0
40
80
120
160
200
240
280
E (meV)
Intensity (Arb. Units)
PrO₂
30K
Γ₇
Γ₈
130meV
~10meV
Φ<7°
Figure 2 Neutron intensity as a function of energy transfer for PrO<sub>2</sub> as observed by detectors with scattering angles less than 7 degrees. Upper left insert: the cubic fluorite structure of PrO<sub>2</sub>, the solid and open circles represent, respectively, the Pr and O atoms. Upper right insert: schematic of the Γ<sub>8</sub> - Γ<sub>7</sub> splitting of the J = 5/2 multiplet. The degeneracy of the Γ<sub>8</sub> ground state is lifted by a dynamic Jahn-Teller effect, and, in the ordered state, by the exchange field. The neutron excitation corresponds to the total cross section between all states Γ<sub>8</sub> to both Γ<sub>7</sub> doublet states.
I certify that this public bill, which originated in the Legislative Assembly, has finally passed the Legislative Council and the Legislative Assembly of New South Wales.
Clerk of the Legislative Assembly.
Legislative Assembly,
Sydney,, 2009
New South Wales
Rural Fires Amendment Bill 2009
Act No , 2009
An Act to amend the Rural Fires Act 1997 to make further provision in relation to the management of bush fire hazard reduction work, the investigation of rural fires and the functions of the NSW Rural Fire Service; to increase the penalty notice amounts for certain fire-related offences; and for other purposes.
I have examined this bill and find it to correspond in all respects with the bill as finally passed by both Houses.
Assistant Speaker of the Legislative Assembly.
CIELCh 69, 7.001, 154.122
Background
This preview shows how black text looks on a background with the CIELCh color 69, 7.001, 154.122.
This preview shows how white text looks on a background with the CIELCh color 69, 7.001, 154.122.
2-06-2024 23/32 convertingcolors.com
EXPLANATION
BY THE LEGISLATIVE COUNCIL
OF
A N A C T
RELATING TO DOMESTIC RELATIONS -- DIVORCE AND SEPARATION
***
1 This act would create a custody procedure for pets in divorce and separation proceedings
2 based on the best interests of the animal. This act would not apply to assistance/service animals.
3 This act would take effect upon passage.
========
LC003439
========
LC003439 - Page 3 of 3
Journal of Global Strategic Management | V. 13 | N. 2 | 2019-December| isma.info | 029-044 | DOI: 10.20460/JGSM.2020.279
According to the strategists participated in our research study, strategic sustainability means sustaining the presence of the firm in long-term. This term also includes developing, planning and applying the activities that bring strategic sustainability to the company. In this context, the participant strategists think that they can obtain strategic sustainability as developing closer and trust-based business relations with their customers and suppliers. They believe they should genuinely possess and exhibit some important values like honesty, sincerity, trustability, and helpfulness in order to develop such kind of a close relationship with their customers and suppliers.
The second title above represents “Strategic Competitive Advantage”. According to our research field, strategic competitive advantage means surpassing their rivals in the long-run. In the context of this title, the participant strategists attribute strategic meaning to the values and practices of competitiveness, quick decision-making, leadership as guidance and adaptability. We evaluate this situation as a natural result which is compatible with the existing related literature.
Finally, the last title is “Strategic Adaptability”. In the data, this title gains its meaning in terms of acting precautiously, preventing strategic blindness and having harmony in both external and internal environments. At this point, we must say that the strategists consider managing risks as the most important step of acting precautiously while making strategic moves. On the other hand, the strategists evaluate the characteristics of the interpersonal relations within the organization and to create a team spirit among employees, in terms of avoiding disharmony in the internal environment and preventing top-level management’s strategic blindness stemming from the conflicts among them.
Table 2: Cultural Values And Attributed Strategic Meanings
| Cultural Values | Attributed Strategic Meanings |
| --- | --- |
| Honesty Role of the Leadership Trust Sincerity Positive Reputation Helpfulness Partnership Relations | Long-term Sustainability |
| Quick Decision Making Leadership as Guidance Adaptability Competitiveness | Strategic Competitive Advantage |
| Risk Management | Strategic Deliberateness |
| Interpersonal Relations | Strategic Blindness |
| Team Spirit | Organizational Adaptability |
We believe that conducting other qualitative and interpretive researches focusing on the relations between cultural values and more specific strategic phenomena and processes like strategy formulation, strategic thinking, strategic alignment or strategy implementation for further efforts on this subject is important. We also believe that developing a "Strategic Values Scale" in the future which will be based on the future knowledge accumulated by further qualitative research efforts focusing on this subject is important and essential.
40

■ REQUIREMENT ■
Check the entries above for the word "effect" and copy every line where it turns up.

■ SOLUTION TO THE PROBLEM ■
Figure 2 Neutron intensity as a function of energy transfer for PrO<sub>2</sub> as observed by detectors with scattering angles less than 7 degrees. Upper left insert: the cubic fluorite structure of PrO<sub>2</sub>, the solid and open circles represent, respectively, the Pr and O atoms. Upper right insert: schematic of the Γ<sub>8</sub> - Γ<sub>7</sub> splitting of the J = 5/2 multiplet. The degeneracy of the Γ<sub>8</sub> ground state is lifted by a dynamic Jahn-Teller effect, and, in the ordered state, by the exchange field. The neutron excitation corresponds to the total cross section between all states Γ<sub>8</sub> to both Γ<sub>7</sub> doublet states.
3 This act would take effect upon passage.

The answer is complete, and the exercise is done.